Secção do texto –
☆ ☆ ☆
Intervenção de Jerónimo de Sousa, Secretário-Geral do PCP, Sessão Pública «PCP - Contigo todos os dias»

«Um falso voto útil dado ao PS em nome do combate à direita traduzir-se-à num voto inútil para a melhoria das condições de vida dos trabalhadores e do povo»

Acabámos de sair de uma importante batalha eleitoral para a Assembleia da República e aqui estamos, a analisar e avaliar a situação dela decorrente e a perspectivar a nossa intervenção e os combates do presente e do futuro.

Foi uma batalha eleitoral que exigiu uma grande entrega na mobilização e esclarecimento para o voto na CDU de todo o nosso Partido e do conjunto de activistas da CDU, do PEV, da ID e de muitas pessoas sem filiação partidária e se traduziu numa expressiva campanha de massas.

Campanha que contou com o particular contributo da Juventude CDU que, com a sua participação militante, deram a esta campanha uma grande energia, alegria e combatividade.

A todos uma fraterna saudação!

Saudação extensiva a todos e a cada um dos eleitores que depositaram na CDU a sua confiança e, particularmente, os que o fizeram pela primeira vez, assegurando que esse apoio e esse voto se prolongam para lá do dia das eleições na defesa dos seus direitos.
☆ ☆ ☆
Dados disponíveis –
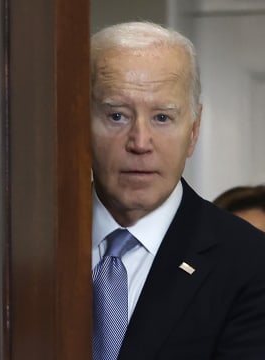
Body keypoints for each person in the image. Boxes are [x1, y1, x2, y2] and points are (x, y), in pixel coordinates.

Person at [90, 22, 265, 359]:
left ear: (194, 130)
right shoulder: (23, 248)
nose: (140, 143)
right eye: (116, 116)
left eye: (162, 118)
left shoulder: (250, 263)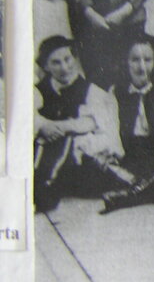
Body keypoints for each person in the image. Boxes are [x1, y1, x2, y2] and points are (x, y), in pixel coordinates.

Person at [33, 36, 124, 212]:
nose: (64, 67)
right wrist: (43, 126)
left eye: (67, 59)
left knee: (70, 144)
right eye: (56, 62)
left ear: (75, 58)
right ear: (46, 66)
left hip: (79, 154)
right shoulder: (38, 90)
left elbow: (93, 123)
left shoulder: (91, 91)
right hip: (44, 145)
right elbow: (27, 116)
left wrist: (59, 127)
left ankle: (47, 188)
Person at [100, 34, 154, 212]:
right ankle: (152, 191)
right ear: (125, 62)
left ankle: (130, 196)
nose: (142, 67)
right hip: (130, 154)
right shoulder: (116, 92)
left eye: (148, 60)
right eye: (135, 60)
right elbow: (110, 128)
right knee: (101, 167)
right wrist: (113, 153)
☆ ☆ ☆
Requisitos da tarefa – Como prosseguiria a intervenção de Jerónimo de Sousa sobre a batalha eleitoral para a Assembleia da República? Dê-lhe seguimento a partir da última frase apresentada.

Resultado do exercício –
O quadro político e a relação de forças que resultou destas eleições legislativas ficam marcados, com a obtenção pelo PS de uma maioria absoluta, pelo avolumar das dificuldades e das resistências de dar solução e resposta aos problemas do povo e do País. Dificuldades e resistências que vinham em crescendo e se acentuaram a partir de 2019, com o segundo governo do PS de António Costa. Dificuldades e resistências inseparáveis das suas opções a favor dos grandes interesses económicos e financeiros e sua submissão à União Europeia.

O querer fugir à solução dos principais problemas do País e à influência do PCP e do PEV que o grande capital exigia, estão na origem da convocação das eleições que agora se realizaram. Uma decisão para a qual convergiu a vontade do Presidente da República e do PS que há muito desejava encontrar e criar as condições propícias a essa fuga e a uma há muito ambicionada maioria absoluta.

O Orçamento do Estado foi o pretexto para quem aspirava ficar de mãos livres para regressar à sua política de sempre.

O posicionamento do PS, os argumentos eleitorais a que recorreu e o resultado obtido não deixam hoje margem para dúvidas de que, verdadeiramente, foi em função desse objectivo que o PS conduziu a discussão do Orçamento do Estado para 2022.

Antes já o PS o havia indiciado com a mesma posição de chantagem face à solução do problema da contagem do tempo de serviço dos professores, depois com o IVA da energia, perseguindo o objectivo que havia sido apontado, quando na última sessão da anterior legislatura e à beira das eleições, o PS proclamava na Assembleia da República querer “governar sem empecilhos”.

De ameaça em ameaça, de chantagem em chantagem, o PS deliberadamente criou as condições para o fazer, vitimizando-se.

A chantagem que o PS fez para não dar resposta aos problemas que a situação do País exigia, apesar de haver meios, confirma a sua opção por dar satisfação às persistentes exigências do grande capital que reclamava a ruptura com qualquer solução de convergência com o PCP e a CDU.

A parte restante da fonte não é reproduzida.